» **DATASET RECORDS**:
- - - - - - -
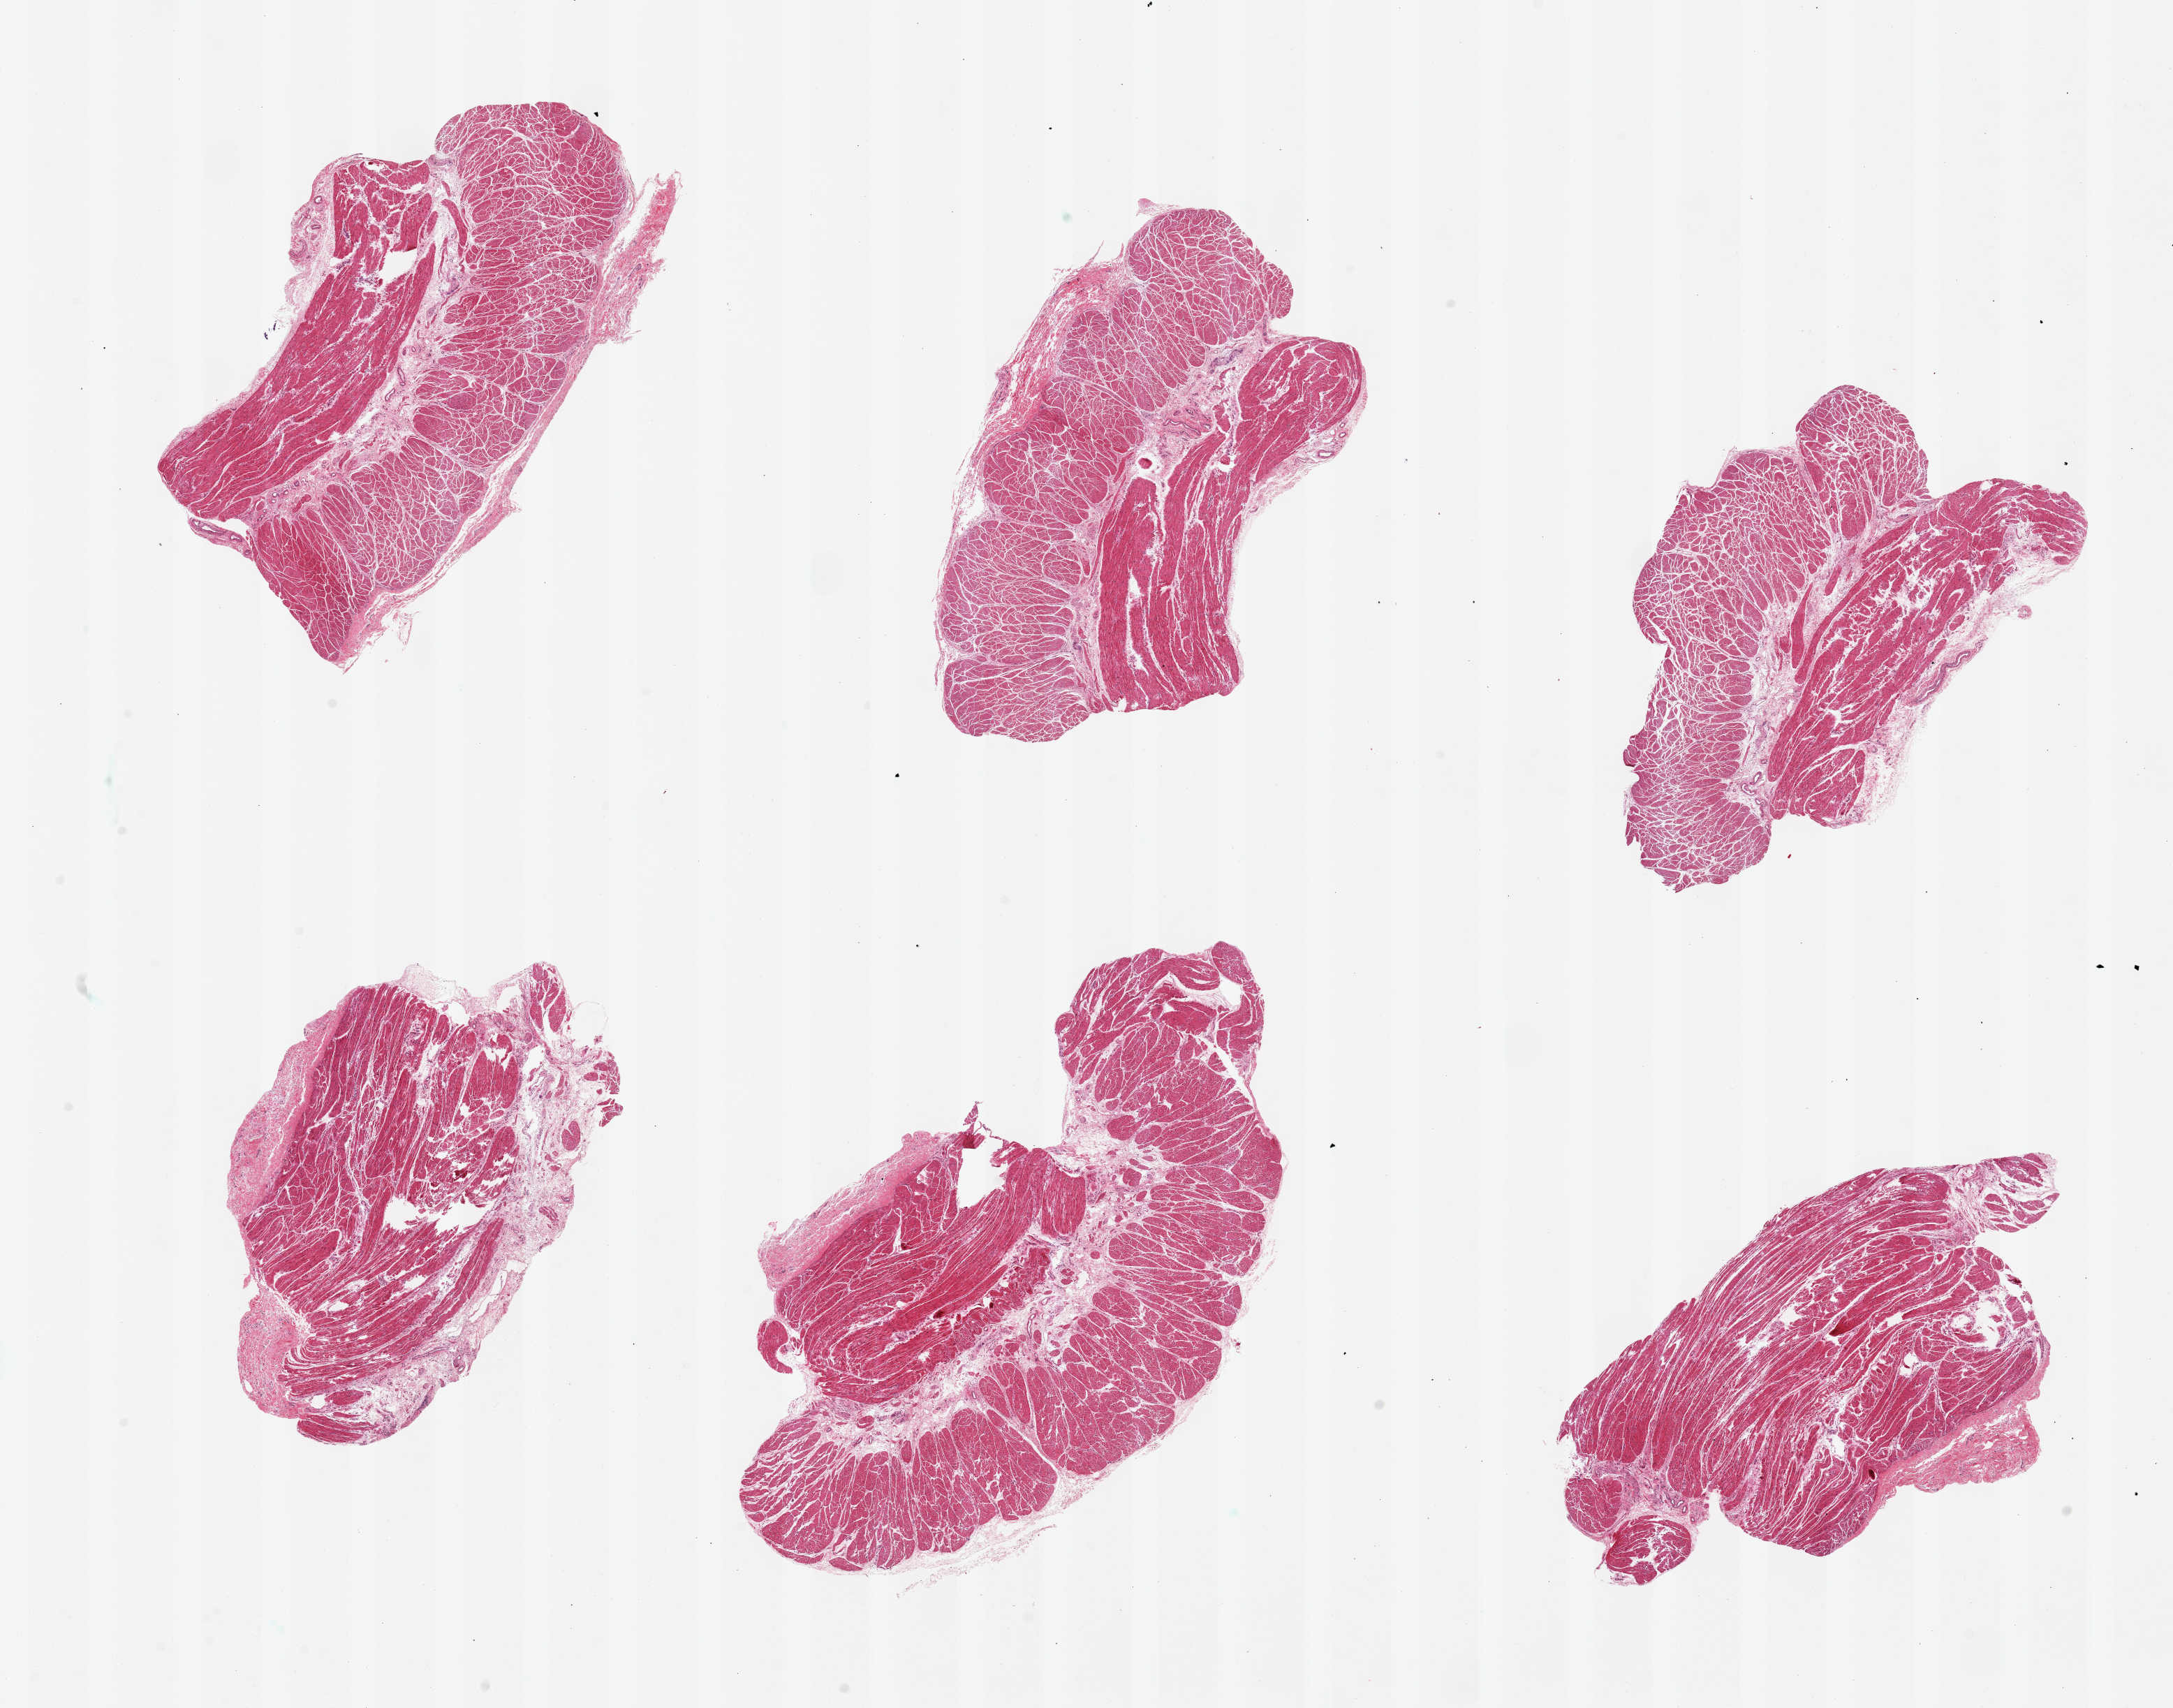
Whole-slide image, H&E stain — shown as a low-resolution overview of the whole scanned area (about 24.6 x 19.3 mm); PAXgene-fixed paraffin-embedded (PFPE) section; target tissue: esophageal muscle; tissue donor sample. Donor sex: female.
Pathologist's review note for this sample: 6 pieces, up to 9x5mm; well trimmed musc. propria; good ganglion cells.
- - - - - - -
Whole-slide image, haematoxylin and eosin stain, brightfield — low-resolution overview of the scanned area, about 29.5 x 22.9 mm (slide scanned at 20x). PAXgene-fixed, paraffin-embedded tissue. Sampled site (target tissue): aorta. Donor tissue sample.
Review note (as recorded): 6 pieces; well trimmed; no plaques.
- - - - - - -
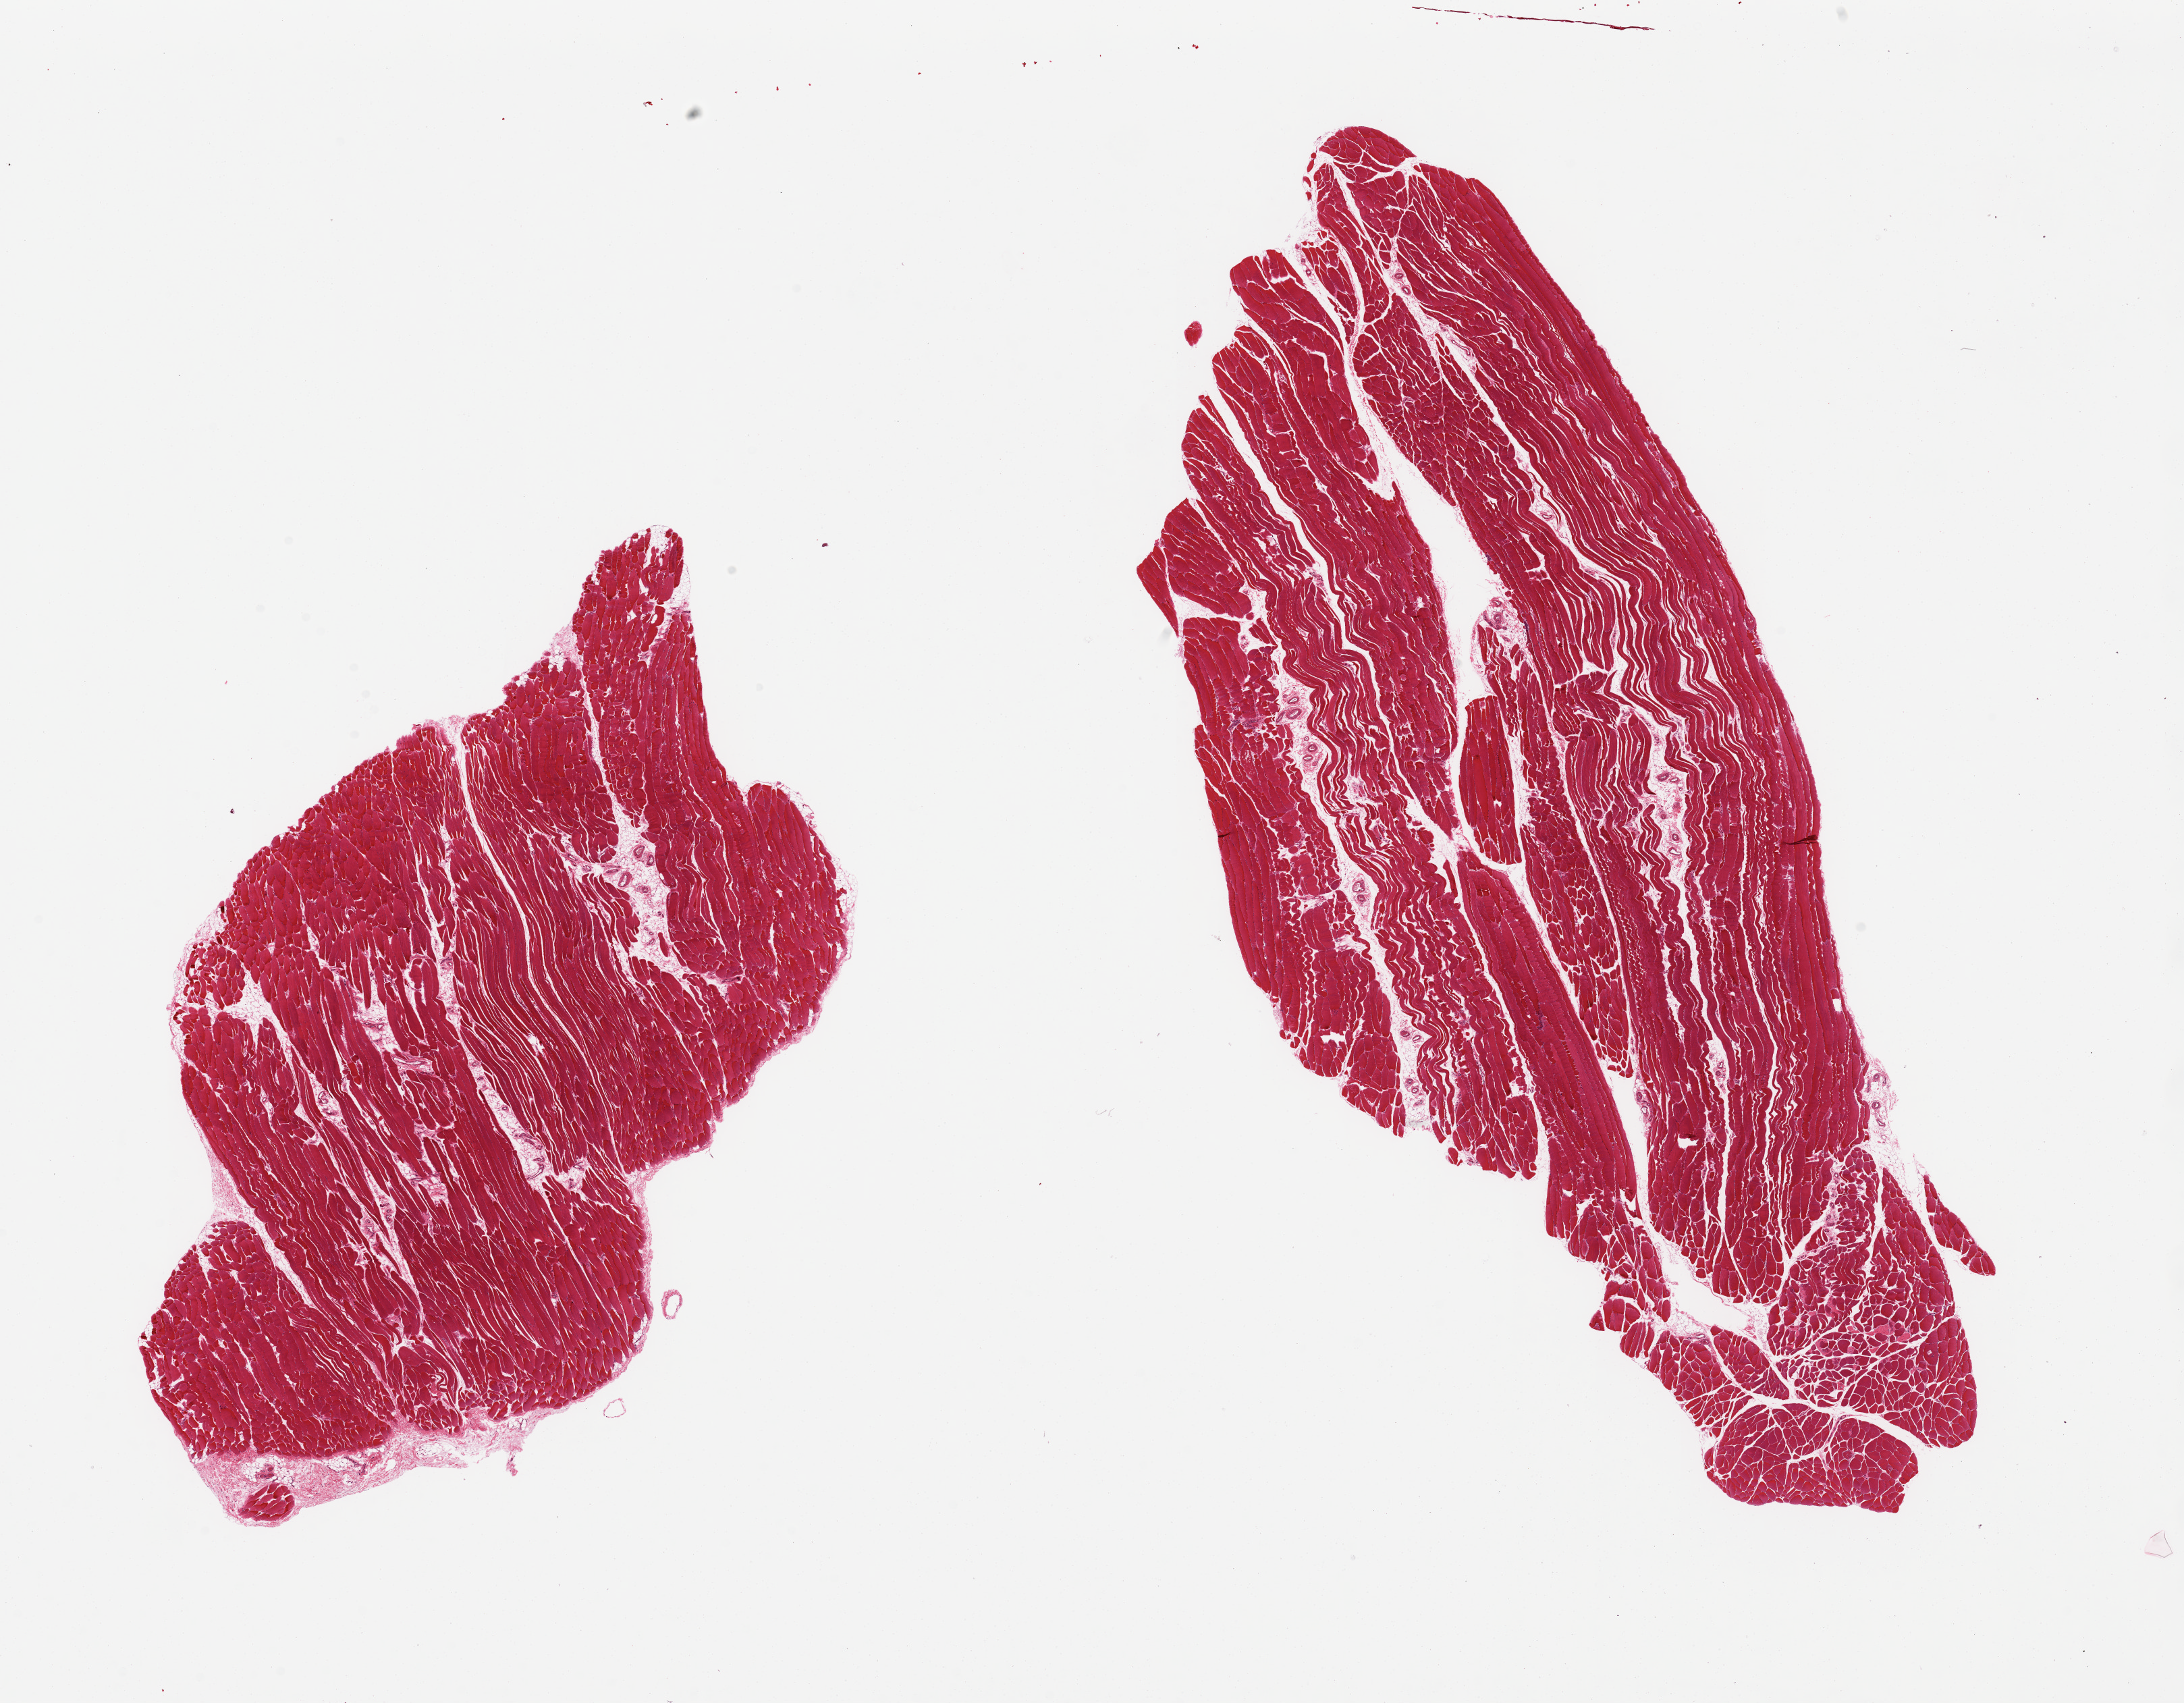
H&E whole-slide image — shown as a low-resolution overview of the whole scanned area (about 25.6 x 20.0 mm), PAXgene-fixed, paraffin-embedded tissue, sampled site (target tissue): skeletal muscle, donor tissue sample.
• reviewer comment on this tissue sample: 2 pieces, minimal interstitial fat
- - - - - - -
» **EXERCISE DESCRIPTION**:
Search the material above for "note". Pull out each line where it shows up.

» **TASK ANSWER**:
Pathologist's review note for this sample: 6 pieces, up to 9x5mm; well trimmed musc. propria; good ganglion cells.
Review note (as recorded): 6 pieces; well trimmed; no plaques.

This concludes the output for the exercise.